Gegen den Lärm
Das Oberallgäuer Landratsamt will Motorradfahrer dazu bringen, leiser zu fahren – Biker sollen sensibilisiert werden
OBERALLGÄU - Die einen haben Spaß an der Beschleunigung, die anderen schimpfen über den Lärm: An den Motorrad-Ausflugsstrecken im Oberallgäu formiert sich Widerstand gegen laute Biker, und der erhält jetzt Unterstützung aus der Politik. Nach dem Runden Tisch im Landratsamt zu diesem Thema Anfang Mai haben der Landkreis Oberallgäu und die Gemeinde Weißenbach in Tirol ein Projekt zur Eindämmung des Motorradlärms gestartet, schildert Manfred Berktold, für Verkehr zuständiger Sachgebietsleiter des Landkreises. Im Mittelpunkt des Projekts stünden der Austausch über Erfahrungen von lärmdämmenden Regelungen und Maßnahmen, die bei den Bikern Bewusstsein für die Lärmbelästigung schaffen sollen. Aber auf Forderungen nach zeitlichen Sperren einzelner Pässe oder durchgehenden Tempolimits geht das Landratsamt nicht ein.
Das grenzüberschreitende Interreg-Projekt beziehe sich auf 15 Gemeinden entlang der beliebten Motorradstrecken zwischen dem Oberallgäu und Tirol wie Joch- und Gaichtpass, sowie den Riedberger Pass und die Queralpenstraße, erklärt Berktold: „Sie haben seit Jahren die gleiche Problematik.“Und die heißt Lärm – vor allem an schönen Abenden. Denn laut dem Sachgebietsleiter machen das Gros der Biker nicht Urlauber oder Tourenfahrer aus München oder Stuttgart aus. „70 Prozent sind einheimische Freizeitfahrer, die nach der Arbeit noch schnell eine Runde drehen.“
Marc Traubel weiß nur zu gut, wie sich das anhört. Wenn die Biker am Ende von Balderschwang beschleunigen, lärme es im ganzen Ort, sagt der Geschäftsführer des Hotels „Hubertus“. „Bei uns im Talkessel dröhnt der Schall ganz extrem“, beklagt Traubel. Der Lärm passe nicht in ein Dorf, das wie Balderschwang Ruhe und sanften Tourismus propagiert. Hotelier Traubel – selbst Motorradfahrer – fordert, den Riedbergpass durchgehend auf 70 Stundenkilometer zu limitieren. Denkbar wäre für ihn auch, ihn zeitlich beschränkt oder in eine Richtung zu sperren. Ähnlich einschneidende Maßnahmen hat auch Bad Hindelangs Rathauschef Adalbert Martin beim „Runden Tisch“verlangt.

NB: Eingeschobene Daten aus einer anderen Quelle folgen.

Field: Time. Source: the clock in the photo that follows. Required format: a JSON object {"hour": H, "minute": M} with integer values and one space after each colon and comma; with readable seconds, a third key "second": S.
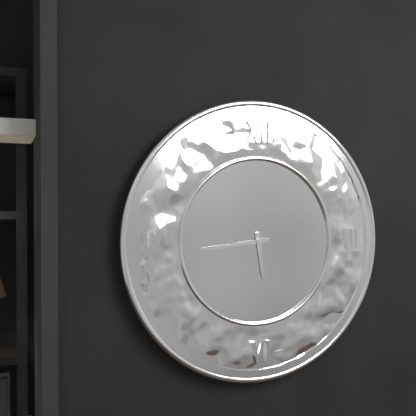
{"hour": 5, "minute": 44}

Diesen Überlegungen erteilt die Behörde aber eine Absage. „Man kann nicht alles sperren, weil die Straßen ja öffentlich sind“, betont Berktold. Und auch von Tempolimits verspricht er sich nicht viel. Die Lärmbelästigung komme nämlich nicht von der Endgeschwindigkeit, sondern vom „Aufzieh-Effekt“, wenn die Biker beschleunigen. Statt dessen will das Landratsamt zusammen mit den Partnern aus Tirol die Biker für die Lärmthematik sensibilisieren und politisch für strenge Regelungen kämpfen. So würde die Lautstärke der Motorräder in Deutschland bei 5000 Umdrehungen gemessen. Richtig laut würden sie aber bei 9000 bis 10 000 Umdrehungen. Sinnvoll sei außerdem, die Bike- Touren als Freizeitlärm und nicht als Verkehrslärm zu betrachten – was härtere Grenzwerte zur Folge habe.
Erste konkrete Maßnahme des Landratsamts ist die Anschaffung eines neuen Radargeräts, das die Rückseite der Motorräder und somit das Nummernschild erfasst. Hoffnung besteht auch für Oberstaufen. Dort beklagen Anwohner laut Bürgermeister Martin Beckel ebenfalls den Lärm an der Queralpenstraße, die den Ort durchschneidet. Die Gemeinde fordert nach Angaben von Ordnungsamtsleiter Robert Blumrich, die Geschwindigkeitsbeschränkung beim Verkehrsknotenpunkt an der Queralpenstraße auszuweiten. Das sei vielleicht sogar in beide Richtungen denkbar, stellt Berktold in Aussicht.